One of the artworks specially created for the exhibit at Galeria Nara Roesler is Quatro Discos. According to the duo, the idea of music box-like repetition of a sound sequence is at play once again here. However, unlike those high-precision artifacts, the parts in Quatro Discos were handcrafted in a domestic workshop, and as such bear the marks of imperfection left by the human hand in building them. "And yet this was the hand that shaped the machine. It’s worth noting that despite all imprecisions, the piece is precise when it comes to repeating the sequence. The imperfections repeat themselves with laser-sharp precision in the machine-like motion of the disc”, Marcos Moreira defines.
Máquina Desenho, the second piece set to premiere at the exhibition, is composed of two large cylinders built from thin planks of cedar, a video camera, a projection and speakers. Two notation systems are printed on oppositely-rotating wood cylinders: the first one contains dots and the second one, lines. These systems are read in real time by the video camera and interpreted as music notation. The first one activates sounds and rhythm patterns from a library of staccato sounds (short-duration sounds whose most basic graphic representation is the dot). The second one controls musical parameters like intensity and filters applied to the staccato sounds (reverberation, delay, frequency filter etc.).

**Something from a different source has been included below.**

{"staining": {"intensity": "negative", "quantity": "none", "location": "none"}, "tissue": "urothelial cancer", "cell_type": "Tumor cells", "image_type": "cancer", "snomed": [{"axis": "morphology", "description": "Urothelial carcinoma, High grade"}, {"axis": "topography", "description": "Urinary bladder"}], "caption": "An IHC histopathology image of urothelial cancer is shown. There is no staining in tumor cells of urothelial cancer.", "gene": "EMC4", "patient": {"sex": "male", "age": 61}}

The designs printed on the cylinders produce an indeterminate music through a series of possible combinations organized beforehand.
In addition to being interpreted and producing sounds (akin to a music box), the moving designs and the cylinders that bear them are captured in footage and projected in an enlarged scale. This zoom of what takes place in a smaller scale in front of the camera relates to an invitation to listen intently and thoroughly to the sounds and the relationships between them.
Still in Moreira’s words, "coexistence with technologies from different time periods is one of the characteristics of our days. When, in a visit to Berlin, I became enchanted by the old locomotive that still ran full steam alongside state-of-the-art trains, I realized the modern machine was every bit as good as the old one, and both were fascinating. In the art field, where obsolete procedures and objects are reinvented, re-contextualized, re-signified, many artworks shed new light on old tools.”
"An environment of exchange is thus established where past and present often coexist. In an attempt to make the precarious relate to digital media, each rhythmic unit is associated with a different sound. The orchestration and variations of said sounds are developed in musical fashion. The use of randomness in association with musical parameters and sounds causes repetition to reinvent itself with each new moment, morphing into oft-unpredictable textures. A music of uncertain rhythms and digital tones.”